Should we all take a break from football?

Should we all take a break from football?

As I sit here typing, Sky Sports News is on in the background. The ‘BREAKING NEWS’ gold ticker runs across the screen, announcing that Raheem Sterling has just opened his Manchester City account inside three minutes against Roma.

There’s no mention of the Women’s Ashes series which started today. There’s no mention of the Tour De France. There’s no mention of Zach Johnson’s dramatic play-off Open Championship victory. All these marvellous sporting occasions are being neglected for the sake of a Mickey Mouse pre-season tournament in Australia.

You go to the back page of the majority of newspapers in this country and 99% of the time the main headline will be football related. Open it up and transfer rumours fill the pages. England’s crushing defeat in the second Ashes test gets a good deal of analysis granted, but not as much as it should.

We all seem to be football obsessed in this country, and the media coverage the game gets reflects that. But once the summer begins, shouldn’t we, like the players, have a break from it?

Shouldn’t we be embracing other sporting events that occur throughout the summer? As clubs jet off to all corners of the globe, why don’t we just leave them to it?

Clubs are flooding their social media pages with all the latest pictures, videos and information to make sure that we don’t miss a second of the action. But surely I’m not the only one who finds it all rather mundane? Trawling your way through YouTube to find highlights from your team’s latest meaningless friendly seems a rather pointless exercise if you ask me.

Flicking through the TV channels, I caught a few minutes of Everton against Stoke the other week. The game was played in Singapore and it was probably the dullest five minutes of football I’ve ever seen.

But it made me think; who is actually watching this at home? Even the most hardened of Evertoninans and Potters fans couldn’t have put themselves through ninety minutes of that.

I personally have tried my hardest throughout the summer to avoid as much football related stories as possible, and it’s been great. Being a huge cricket fan, I have really engaged with the Ashes and haven’t given football a second’s thought, and I feel so much better for it.

The game has gone mad now.
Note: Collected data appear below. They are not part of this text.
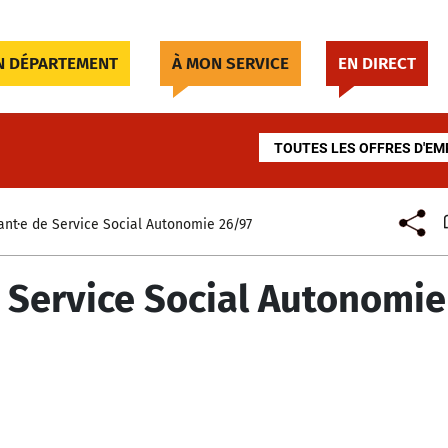
 DÉPARTEMENT
À MON SERVICE
EN DIRECT
TOUTES LES OFFRES D'EM
ant·e de Service Social Autonomie 26/97
e Service Social Autonomie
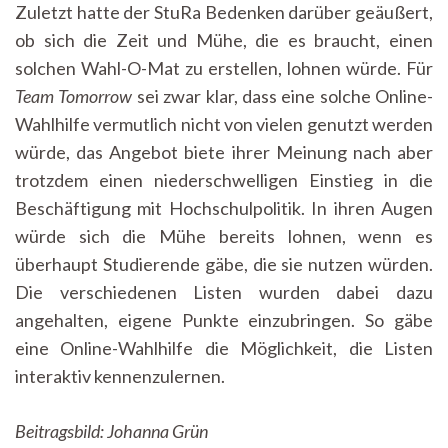
Zuletzt hatte der StuRa Bedenken darüber geäußert,
ob sich die Zeit und Mühe, die es braucht, einen
solchen Wahl-O-Mat zu erstellen, lohnen würde. Für
Team Tomorrow
sei zwar klar, dass eine solche Online-
Wahlhilfe vermutlich nicht von vielen genutzt werden
würde, das Angebot biete ihrer Meinung nach aber
trotzdem einen niederschwelligen Einstieg in die
Beschäftigung mit Hochschulpolitik. In ihren Augen
würde sich die Mühe bereits lohnen, wenn es
überhaupt Studierende gäbe, die sie nutzen würden.
Die verschiedenen Listen wurden dabei dazu
angehalten, eigene Punkte einzubringen. So gäbe
eine Online-Wahlhilfe die Möglichkeit, die Listen
interaktiv kennenzulernen.
Beitragsbild: Johanna Grün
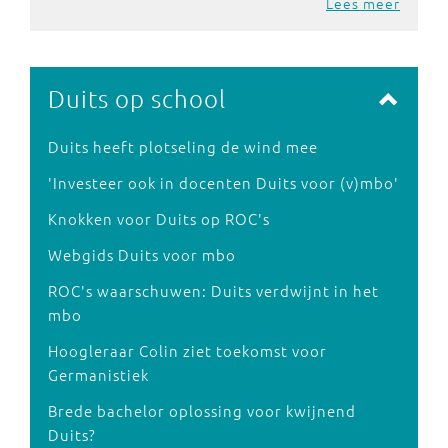
Lees meer
Duits op school
Duits heeft plotseling de wind mee
'Investeer ook in docenten Duits voor (v)mbo'
Knokken voor Duits op ROC's
Webgids Duits voor mbo
ROC's waarschuwen: Duits verdwijnt in het
mbo
Hoogleraar Colin ziet toekomst voor
Germanistiek
Brede bachelor oplossing voor kwijnend
Duits?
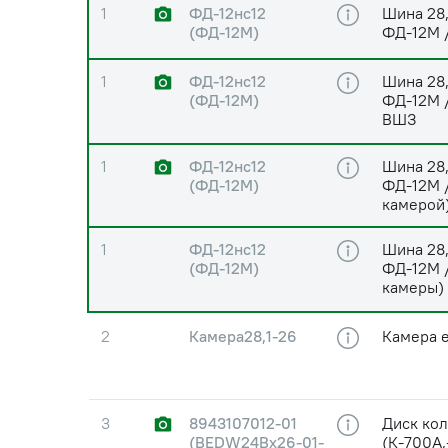
1
ФД-12нс12
Шина 28,
(ФД-12М)
ФД-12М 
1
ФД-12нс12
Шина 28,
(ФД-12М)
ФД-12М /
ВШЗ
1
ФД-12нс12
Шина 28,
(ФД-12М)
ФД-12М /
камерой
1
ФД-12нс12
Шина 28,
(ФД-12М)
ФД-12М /
камеры)
2
Камера28,1-26
Камера 
3
8943107012-01
Диск ко
(BEDW24Bх26-01-
(К-700А,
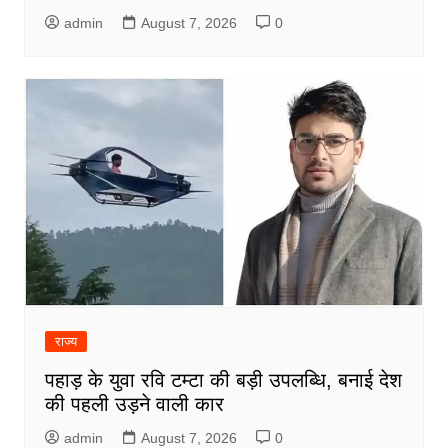
admin
August 7, 2026
0
राज्य
पहाड़ के युवा रवि टम्टा की बड़ी उपलब्धि, बनाई देश
की पहली उड़ने वाली कार
admin
August 7, 2026
0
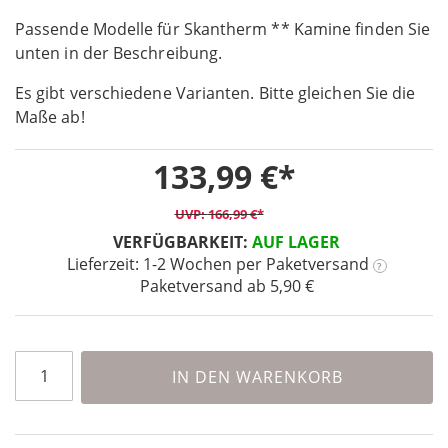
the
Passende Modelle für Skantherm ** Kamine finden Sie
beginning
unten in der Beschreibung.
of
the
Es gibt verschiedene Varianten. Bitte gleichen Sie die
images
Maße ab!
gallery
133,99 €
166,99 €
VERFÜGBARKEIT:
AUF LAGER
Lieferzeit: 1-2 Wochen
per Paketversand
?
Paketversand ab 5,90 €
IN DEN WARENKORB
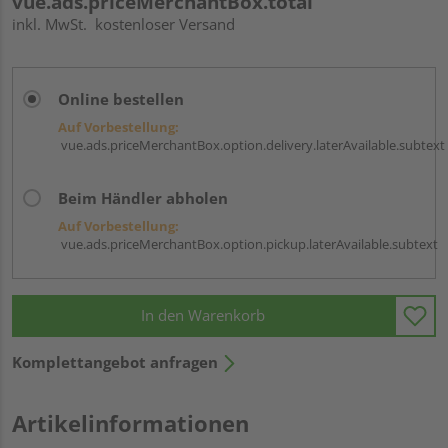
vue.ads.priceMerchantBox.total
inkl. MwSt.
kostenloser Versand
Online bestellen
Auf Vorbestellung:
vue.ads.priceMerchantBox.option.delivery.laterAvailable.subtext
Beim Händler abholen
Auf Vorbestellung:
vue.ads.priceMerchantBox.option.pickup.laterAvailable.subtext
In den Warenkorb
Komplettangebot anfragen
Artikelinformationen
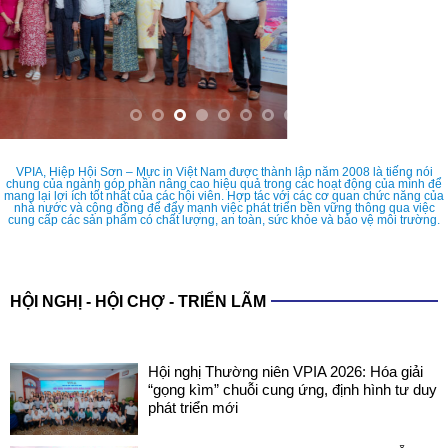
VPIA, Hiệp Hội Sơn – Mực in Việt Nam được thành lập năm 2008 là tiếng nói
chung của ngành góp phần nâng cao hiệu quả trong các hoạt động của mình để
mang lại lợi ích tốt nhất của các hội viên. Hợp tác với các cơ quan chức năng của
nhà nước và cộng đồng để đẩy mạnh việc phát triển bền vững thông qua việc
cung cấp các sản phẩm có chất lượng, an toàn, sức khỏe và bảo vệ môi trường.
HỘI NGHỊ - HỘI CHỢ - TRIỂN LÃM
Hội nghị Thường niên VPIA 2026: Hóa giải
“gọng kìm” chuỗi cung ứng, định hình tư duy
phát triển mới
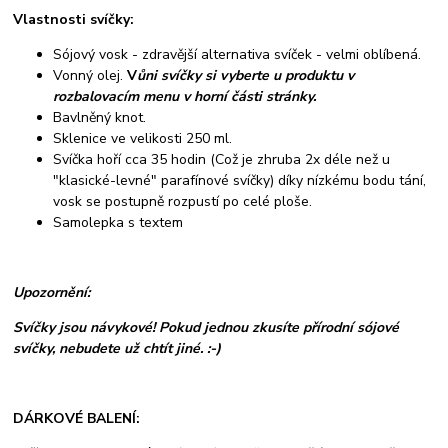
Vlastnosti svíčky:
Sójový vosk - zdravější alternativa svíček - velmi oblíbená.
Vonný olej.
V
ůni svíčky si vyberte u produktu v
rozbalovacím menu v horní části stránky.
Bavlněný knot.
Sklenice ve velikosti 250 ml.
Svíčka hoří cca 35 hodin (Což je zhruba 2x déle než u
"klasické-levné" parafínové svíčky) díky nízkému bodu tání,
vosk se postupně rozpustí po celé ploše.
Samolepka s textem
Upozornění:
Svíčky jsou návykové! Pokud jednou zkusíte přírodní sójové
svíčky, nebudete už chtít jiné. :-)
DÁRKOVÉ BALENÍ:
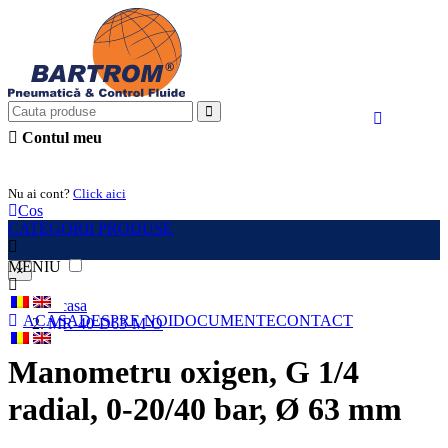
Contul meu
Intra in cont
Nu ai cont?
Click aici
Cos
CATEGORII PRODUSE
MENIU
×
Acasa
ACASA
DESPRE NOI
DOCUMENTE
CONTACT
MR-40-D63-M-O
Manometru oxigen, G 1/4
radial, 0-20/40 bar, Ø 63 mm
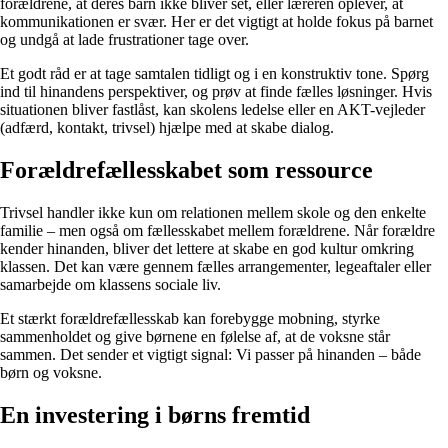
forældrene, at deres barn ikke bliver set, eller læreren oplever, at
kommunikationen er svær. Her er det vigtigt at holde fokus på barnet
og undgå at lade frustrationer tage over.
Et godt råd er at tage samtalen tidligt og i en konstruktiv tone. Spørg
ind til hinandens perspektiver, og prøv at finde fælles løsninger. Hvis
situationen bliver fastlåst, kan skolens ledelse eller en AKT-vejleder
(adfærd, kontakt, trivsel) hjælpe med at skabe dialog.
Forældrefællesskabet som ressource
Trivsel handler ikke kun om relationen mellem skole og den enkelte
familie – men også om fællesskabet mellem forældrene. Når forældre
kender hinanden, bliver det lettere at skabe en god kultur omkring
klassen. Det kan være gennem fælles arrangementer, legeaftaler eller
samarbejde om klassens sociale liv.
Et stærkt forældrefællesskab kan forebygge mobning, styrke
sammenholdet og give børnene en følelse af, at de voksne står
sammen. Det sender et vigtigt signal: Vi passer på hinanden – både
børn og voksne.
En investering i børns fremtid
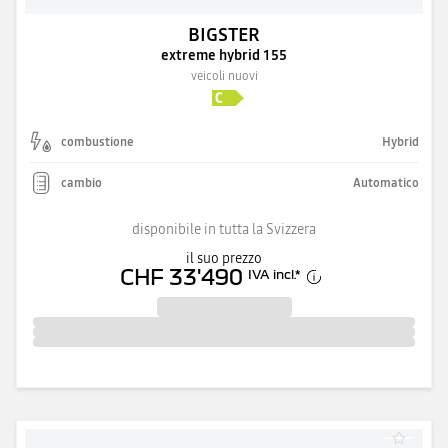
BIGSTER
extreme hybrid 155
veicoli nuovi
combustione
Hybrid
cambio
Automatico
disponibile in tutta la Svizzera
il suo prezzo
CHF 33'490
IVA incl.
*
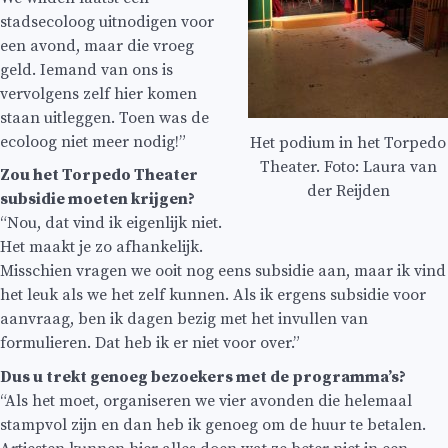
stadsecoloog uitnodigen voor
een avond, maar die vroeg
geld. Iemand van ons is
vervolgens zelf hier komen
staan uitleggen. Toen was de
ecoloog niet meer nodig!”
Het podium in het Torpedo
Theater. Foto: Laura van
Zou het Torpedo Theater
der Reijden
subsidie moeten krijgen?
“Nou, dat vind ik eigenlijk niet.
Het maakt je zo afhankelijk.
Misschien vragen we ooit nog eens subsidie aan, maar ik vind
het leuk als we het zelf kunnen. Als ik ergens subsidie voor
aanvraag, ben ik dagen bezig met het invullen van
formulieren. Dat heb ik er niet voor over.”
Dus u trekt genoeg bezoekers met de programma’s?
“Als het moet, organiseren we vier avonden die helemaal
stampvol zijn en dan heb ik genoeg om de huur te betalen.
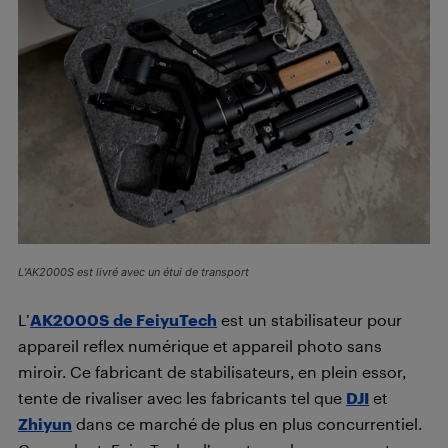
L’AK2000S est livré avec un étui de transport
L’
AK2000S de FeiyuTech
est un stabilisateur pour
appareil reflex numérique et appareil photo sans
miroir. Ce fabricant de stabilisateurs, en plein essor,
tente de rivaliser avec les fabricants tel que
DJI
et
Zhiyun
dans ce marché de plus en plus concurrentiel.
Well, it’s been mad for a number of years, but when you see Man City paying £49 million for Sterling it just confirms how far the game has moved away from the working man.

A 20 year old worth £49m, this isn’t ‘the working man’s game’ anymore.

Back in the 1970’s and 80’s, fans on the terraces saw those playing football as equal to them. But now with the multimillionaire athletes that represent football clubs, and with the game driven by money with club’s operating as profit machines, it’s much harder for supporters to really connect with their clubs.

If you had asked me last year that I would go the whole summer without reading a single bit of transfer gossip I wouldn’t have believed you. But I’ve had a nice break from football, maybe you should try it.